На этой плоскости, под этим небом соседствует, вступает в непосредственное соприкосновение ирреальный мир. Это сказочный город семи близнецов Хофтэгиз, волшебные горы, скалы, чудодейственные бассейны, люди-чародеи; летающий на другие планеты золотой сундук; рыбы, проглатывающие человека, чтобы доставить его на другой берег; перелетающие через горы и моря скакуны; оборотни; подземные царства, где хранятся «все драгоценности мира»; шапки-невидимки; сказочные дворцы, где «один камень из золота и серебра, другой из чугуна и мрамора»; волшебные бурдюки, из которых течет молоко или кровь, сообщая тем самым друзьям или родственникам ситуацию, в которую попал герой; волшебные птицы, которые могут распознавать правду или ложь; волшебные яблоки или розы, от которых у бесплодных родителей рождаются дети; ослепляющие глаза чудовищ золотые сабли и т.д. Здесь же, рядом со всеми обыкновенными людьми, живут и страшные отрицательные типы, чуждые и ненавистные людям, – это мифические или тотемические чудовища: Дэвы, Аждага, Эней, Гари-Нене или навеянные религиозными представлениями духи: Азраил, Шагаду, Шайтан, Сер-Ови, Дедей-Ови, Эшмедей, Нум-Негир и другие; все они – персонажи ирреального мира и корнями своими уходят в глубь тысячелетий.
«Агул небистоге – мозол кумек нибу», – говорят джугури. Буквальный перевод: «Если нет ума – счастье не поможет». Отличительной особенностью горско-еврейской сказки является непосредственное участие овсунечи в происходящих действиях. Он как бы служит комментатором, который тут же дает свою оценку или объясняет все то, о чем повествуется. По ходу действия лицо рассказчика бывает воинственным, гордым или просто выражает достоинство: он рад за добрые дела или успехи любимого героя. Часто сказитель, резюмируя тот или иной факт или поступок, дает свое назидание, полемизирует или насылает проклятия: «Хорошие дни молодых – радость для старших»; «У храбрецов нет языка, у них – дела»; «Герой не болтает, он делом доказывает»; «Если впереди радость – горе остается позади»; «Чем ничего – что-то и то лучше»; «Да чтобы Бог разорил его дом»; «Детьми клянусь, правду говорю»; «Чтобы и ваши глаза радость видели» и т.п. Рассказчиком часто используются поговорки, пословицы, афоризмы, изречения, проклятия, пожелания, клятвы и наставления. Вообще горско-еврейской сказке присуще изобильное использование других видов фольклора – превращаясь в притчу, она тем самым исполняет роль народной педагогики. Подобные моменты можно рассматривать как самостоятельные произведения словесного искусства, их нельзя отнести в собственном смысле к осознанной художественной установке. Они стихийно появляются в повествовании из-за того, что одно рассказчик помнит и знает лучше, а другое – хуже. Однако нельзя сказать, что эти приемы как-то разрушают последовательность повествования: в целом они все по-своему на месте, хотя зачастую и мотивируются не столько логикой развития действия, сколько прихотью рассказчика, по крайней мере внешне.
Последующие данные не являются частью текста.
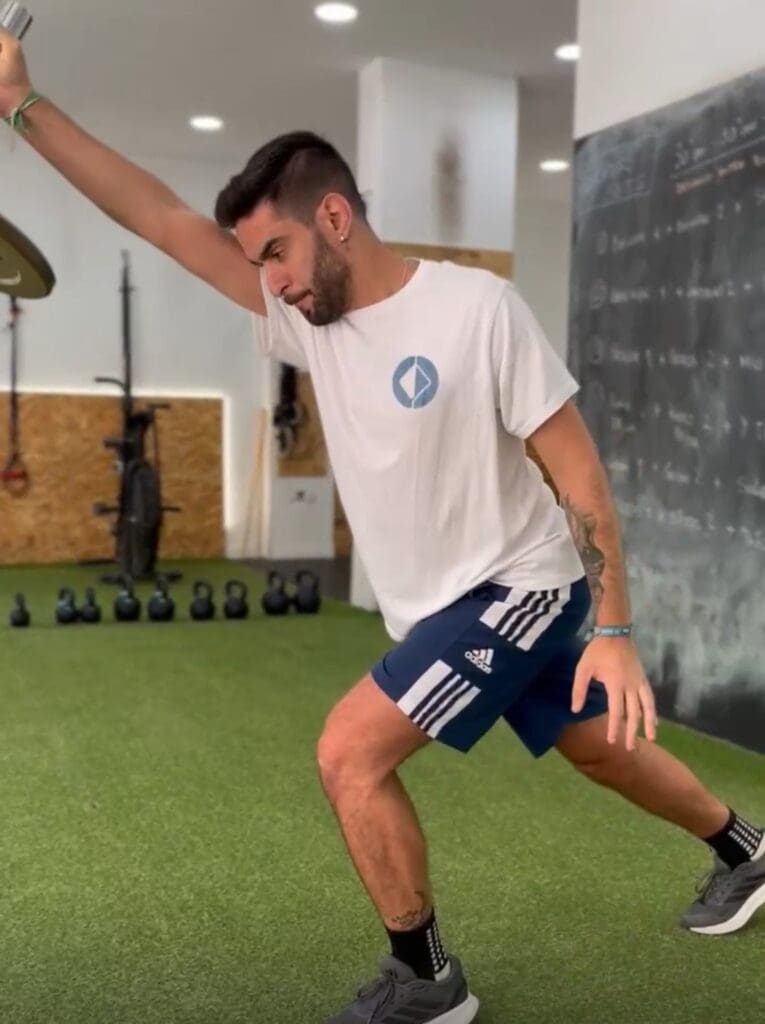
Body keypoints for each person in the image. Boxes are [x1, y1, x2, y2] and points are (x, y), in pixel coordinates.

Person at [2, 31, 763, 1024]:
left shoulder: (477, 310)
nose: (269, 280)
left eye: (276, 252)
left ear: (334, 217)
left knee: (349, 753)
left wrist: (614, 629)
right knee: (595, 747)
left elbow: (577, 470)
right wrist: (20, 104)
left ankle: (427, 979)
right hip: (446, 603)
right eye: (256, 262)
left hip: (520, 582)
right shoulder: (302, 324)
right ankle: (746, 850)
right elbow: (156, 214)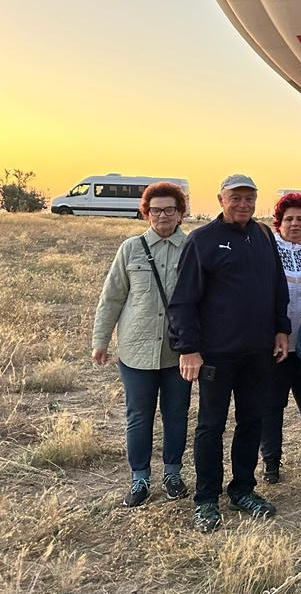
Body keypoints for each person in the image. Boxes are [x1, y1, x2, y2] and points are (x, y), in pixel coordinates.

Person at [169, 174, 290, 533]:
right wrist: (188, 348)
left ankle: (242, 489)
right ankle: (206, 499)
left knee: (252, 421)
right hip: (216, 355)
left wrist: (281, 329)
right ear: (221, 199)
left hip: (258, 352)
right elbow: (183, 300)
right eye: (235, 198)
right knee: (211, 425)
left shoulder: (264, 235)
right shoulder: (202, 240)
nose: (243, 205)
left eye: (249, 198)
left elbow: (277, 286)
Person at [92, 182, 192, 508]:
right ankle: (140, 478)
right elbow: (112, 297)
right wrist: (101, 340)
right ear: (146, 212)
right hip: (135, 350)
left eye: (170, 209)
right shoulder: (130, 248)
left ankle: (173, 475)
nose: (163, 215)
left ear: (180, 213)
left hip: (178, 354)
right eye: (156, 210)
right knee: (138, 416)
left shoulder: (192, 249)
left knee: (176, 415)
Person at [259, 193, 301, 484]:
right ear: (279, 222)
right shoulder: (266, 251)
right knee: (272, 403)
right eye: (289, 219)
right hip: (275, 344)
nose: (295, 223)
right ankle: (271, 461)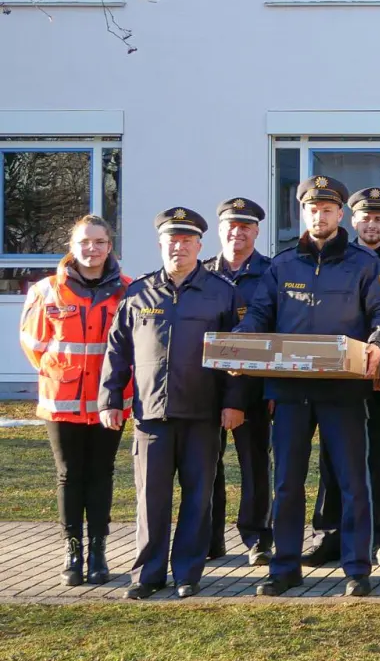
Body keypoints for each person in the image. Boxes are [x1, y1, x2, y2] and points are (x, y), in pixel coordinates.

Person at [237, 175, 380, 597]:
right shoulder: (282, 265)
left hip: (343, 391)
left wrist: (378, 344)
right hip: (289, 392)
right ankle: (285, 567)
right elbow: (259, 316)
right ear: (302, 213)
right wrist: (237, 345)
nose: (320, 216)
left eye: (327, 209)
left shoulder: (365, 265)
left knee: (352, 480)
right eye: (312, 209)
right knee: (287, 482)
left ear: (339, 214)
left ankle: (356, 568)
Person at [99, 207, 246, 599]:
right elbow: (117, 351)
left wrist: (234, 403)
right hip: (150, 414)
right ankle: (147, 574)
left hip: (202, 412)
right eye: (171, 240)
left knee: (198, 497)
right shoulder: (138, 292)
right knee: (151, 498)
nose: (178, 247)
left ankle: (187, 573)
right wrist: (110, 398)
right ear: (161, 244)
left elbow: (237, 358)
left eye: (186, 241)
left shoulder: (222, 293)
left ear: (200, 245)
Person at [20, 215, 131, 587]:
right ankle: (72, 553)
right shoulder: (46, 290)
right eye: (84, 242)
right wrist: (65, 373)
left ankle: (98, 552)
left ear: (109, 246)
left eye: (99, 242)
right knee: (69, 476)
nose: (91, 249)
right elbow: (34, 345)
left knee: (101, 474)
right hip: (62, 400)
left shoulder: (127, 290)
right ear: (72, 246)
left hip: (109, 400)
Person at [309, 187, 380, 569]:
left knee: (379, 459)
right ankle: (329, 536)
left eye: (379, 219)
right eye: (365, 218)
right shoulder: (334, 261)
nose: (371, 225)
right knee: (331, 461)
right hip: (337, 380)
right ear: (351, 220)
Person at [204, 198, 275, 566]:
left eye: (245, 226)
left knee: (255, 464)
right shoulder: (203, 273)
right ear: (220, 230)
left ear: (256, 231)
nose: (238, 232)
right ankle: (211, 538)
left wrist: (275, 386)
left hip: (255, 386)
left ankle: (258, 536)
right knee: (206, 464)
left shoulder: (270, 272)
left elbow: (280, 329)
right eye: (231, 225)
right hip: (206, 386)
Неувядаемая прелесть горско-еврейских волшебных сказок выражается также и в описании величественной природы Кавказа, что свидетельствует о высоком напряжении творческой и поэтической фантазии: «В этом саду цветок с цветком перекликается, соловей -ссоловьем. Каждое дерево своего цвета, и у каждого цветка свой аромат...». Очень часто в наших сказках встречаются и такие выражения, которые по своему построению больше подходят к литературным произведениям: «Приближался вечер»; «Солнце успело дойти до середины неба»; «А день был по-летнему жаркий и душный» и т.д.
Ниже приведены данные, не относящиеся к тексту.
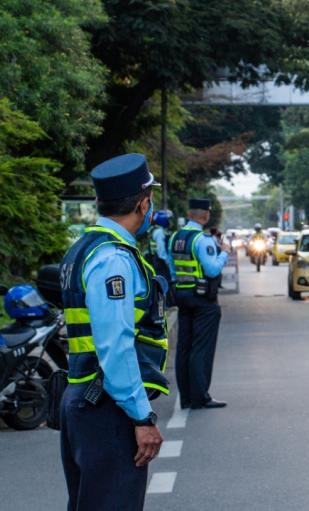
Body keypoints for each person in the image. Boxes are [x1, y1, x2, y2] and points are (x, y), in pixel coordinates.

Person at [59, 153, 167, 511]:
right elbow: (116, 347)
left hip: (86, 398)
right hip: (105, 405)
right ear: (142, 202)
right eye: (150, 199)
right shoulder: (112, 259)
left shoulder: (84, 249)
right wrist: (141, 417)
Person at [170, 199, 229, 409]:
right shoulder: (202, 240)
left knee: (184, 347)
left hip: (182, 296)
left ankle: (185, 397)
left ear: (189, 213)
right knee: (201, 348)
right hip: (204, 299)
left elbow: (172, 270)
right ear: (205, 216)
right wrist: (224, 252)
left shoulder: (175, 238)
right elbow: (212, 270)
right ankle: (200, 396)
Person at [144, 209, 175, 285]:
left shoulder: (154, 229)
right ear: (163, 219)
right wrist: (168, 263)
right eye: (169, 219)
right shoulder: (159, 232)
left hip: (154, 260)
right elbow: (161, 252)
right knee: (165, 283)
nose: (170, 222)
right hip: (160, 262)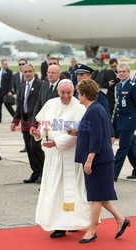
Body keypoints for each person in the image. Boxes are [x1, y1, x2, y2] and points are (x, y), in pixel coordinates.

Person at [30, 79, 91, 238]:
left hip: (70, 155)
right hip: (52, 156)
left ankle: (72, 222)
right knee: (55, 190)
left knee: (69, 190)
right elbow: (44, 125)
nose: (65, 96)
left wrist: (57, 142)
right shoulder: (50, 104)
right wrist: (39, 133)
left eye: (68, 93)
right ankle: (59, 224)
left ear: (73, 92)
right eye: (62, 93)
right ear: (58, 92)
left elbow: (80, 134)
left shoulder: (79, 107)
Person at [72, 78, 130, 243]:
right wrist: (75, 133)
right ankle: (120, 219)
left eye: (79, 93)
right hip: (100, 160)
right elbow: (92, 132)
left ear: (84, 95)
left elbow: (96, 138)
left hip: (98, 161)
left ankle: (91, 231)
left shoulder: (94, 111)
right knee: (100, 195)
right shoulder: (93, 109)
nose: (78, 96)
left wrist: (89, 160)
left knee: (96, 197)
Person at [11, 64, 44, 184]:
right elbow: (19, 105)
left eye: (30, 71)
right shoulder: (22, 86)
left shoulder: (40, 85)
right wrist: (15, 121)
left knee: (35, 146)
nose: (28, 74)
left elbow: (41, 104)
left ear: (34, 72)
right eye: (25, 72)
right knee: (29, 148)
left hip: (35, 121)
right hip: (24, 121)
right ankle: (35, 172)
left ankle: (42, 172)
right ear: (22, 73)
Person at [74, 63, 115, 143]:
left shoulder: (96, 93)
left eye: (81, 74)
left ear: (89, 76)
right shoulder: (77, 92)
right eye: (77, 75)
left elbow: (106, 114)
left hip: (93, 128)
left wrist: (111, 134)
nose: (78, 77)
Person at [114, 64, 136, 181]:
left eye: (124, 71)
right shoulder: (118, 86)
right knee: (131, 147)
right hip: (121, 121)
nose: (121, 73)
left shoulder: (132, 86)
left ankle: (113, 173)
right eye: (120, 72)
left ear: (128, 72)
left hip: (129, 122)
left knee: (122, 148)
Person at [101, 58, 120, 139]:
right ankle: (112, 132)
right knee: (111, 113)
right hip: (111, 95)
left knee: (118, 114)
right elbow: (102, 83)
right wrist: (108, 84)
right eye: (112, 66)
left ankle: (118, 132)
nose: (113, 68)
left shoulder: (120, 72)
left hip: (119, 95)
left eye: (115, 66)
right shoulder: (106, 73)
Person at [0, 59, 14, 123]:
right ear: (2, 64)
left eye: (7, 64)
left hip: (5, 92)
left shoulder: (9, 72)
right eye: (5, 64)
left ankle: (15, 117)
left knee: (8, 106)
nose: (6, 65)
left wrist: (10, 91)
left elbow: (11, 82)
При рассмотрении национальной специфики и колорита горско-еврейских волшебных сказок следует принять во внимание тот факт, что горско-еврейский народ был непосредственным участником почти всех событий в Иране, а позднее в Дагестане. Глубокий анализ того, какие элементы встречаются чисто еврейского или библейского происхождения, требует изрядного труда специалистов, хотя очевидно, что во многих сказках сюжетная канва и вытекающая мораль повторяют библейские события. «Горские евреи, живущие с незапамятных времен между горскими племенами Кавказа, – обращает наше внимание И. Черный, – отличаются весьма резко от всех своих европейских соплеменников нравами и обычаями, которые они позаимствовали у своих соседей – горцев, живя между ними в течение веков и даже тысячелетий»[3]. Характерной чертой для горско-еврейских волшебных сказок являются пересказы действия или какого-нибудь факта. Подобные повторы делаются для того, чтобы обратить внимание читателя (слушателя) на что-то главное.